**The problem**
Copy out every line of the entries below, character for character, keeping their order.

**Supplied entries**
■ ■ ■ ■ ■ ■ ■

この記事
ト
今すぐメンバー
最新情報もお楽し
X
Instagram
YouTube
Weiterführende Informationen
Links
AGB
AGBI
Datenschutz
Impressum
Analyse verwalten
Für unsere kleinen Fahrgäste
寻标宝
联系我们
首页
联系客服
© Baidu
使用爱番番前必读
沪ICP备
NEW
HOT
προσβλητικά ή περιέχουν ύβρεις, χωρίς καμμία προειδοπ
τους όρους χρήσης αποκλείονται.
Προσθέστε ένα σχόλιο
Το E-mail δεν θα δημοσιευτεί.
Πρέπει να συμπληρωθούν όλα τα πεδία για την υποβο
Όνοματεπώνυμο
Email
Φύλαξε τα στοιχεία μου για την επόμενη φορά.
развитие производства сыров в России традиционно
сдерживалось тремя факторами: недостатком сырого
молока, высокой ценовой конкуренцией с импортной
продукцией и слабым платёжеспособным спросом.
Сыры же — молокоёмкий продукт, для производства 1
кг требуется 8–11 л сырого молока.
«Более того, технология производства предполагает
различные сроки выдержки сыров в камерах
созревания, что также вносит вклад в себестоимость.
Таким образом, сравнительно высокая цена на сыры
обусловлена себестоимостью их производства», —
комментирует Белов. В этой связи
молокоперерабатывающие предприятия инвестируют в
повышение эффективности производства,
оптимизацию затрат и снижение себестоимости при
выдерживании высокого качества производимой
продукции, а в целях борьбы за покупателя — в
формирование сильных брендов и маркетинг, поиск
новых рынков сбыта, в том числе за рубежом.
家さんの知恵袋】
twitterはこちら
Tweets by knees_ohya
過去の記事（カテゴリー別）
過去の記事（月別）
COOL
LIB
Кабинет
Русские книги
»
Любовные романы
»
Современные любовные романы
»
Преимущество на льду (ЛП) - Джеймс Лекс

■ ■ ■ ■ ■ ■ ■

**Written solution**
この記事
ト
今すぐメンバー
最新情報もお楽し
X
Instagram
YouTube
Weiterführende Informationen
Links
AGB
AGBI
Datenschutz
Impressum
Analyse verwalten
Für unsere kleinen Fahrgäste
寻标宝
联系我们
首页
联系客服
© Baidu
使用爱番番前必读
沪ICP备
NEW
HOT
προσβλητικά ή περιέχουν ύβρεις, χωρίς καμμία προειδοπ
τους όρους χρήσης αποκλείονται.
Προσθέστε ένα σχόλιο
Το E-mail δεν θα δημοσιευτεί.
Πρέπει να συμπληρωθούν όλα τα πεδία για την υποβο
Όνοματεπώνυμο
Email
Φύλαξε τα στοιχεία μου για την επόμενη φορά.
развитие производства сыров в России традиционно
сдерживалось тремя факторами: недостатком сырого
молока, высокой ценовой конкуренцией с импортной
продукцией и слабым платёжеспособным спросом.
Сыры же — молокоёмкий продукт, для производства 1
кг требуется 8–11 л сырого молока.
«Более того, технология производства предполагает
различные сроки выдержки сыров в камерах
созревания, что также вносит вклад в себестоимость.
Таким образом, сравнительно высокая цена на сыры
обусловлена себестоимостью их производства», —
комментирует Белов. В этой связи
молокоперерабатывающие предприятия инвестируют в
повышение эффективности производства,
оптимизацию затрат и снижение себестоимости при
выдерживании высокого качества производимой
продукции, а в целях борьбы за покупателя — в
формирование сильных брендов и маркетинг, поиск
новых рынков сбыта, в том числе за рубежом.
家さんの知恵袋】
twitterはこちら
Tweets by knees_ohya
過去の記事（カテゴリー別）
過去の記事（月別）
COOL
LIB
Кабинет
Русские книги
»
Любовные романы
»
Современные любовные романы
»
Преимущество на льду (ЛП) - Джеймс Лекс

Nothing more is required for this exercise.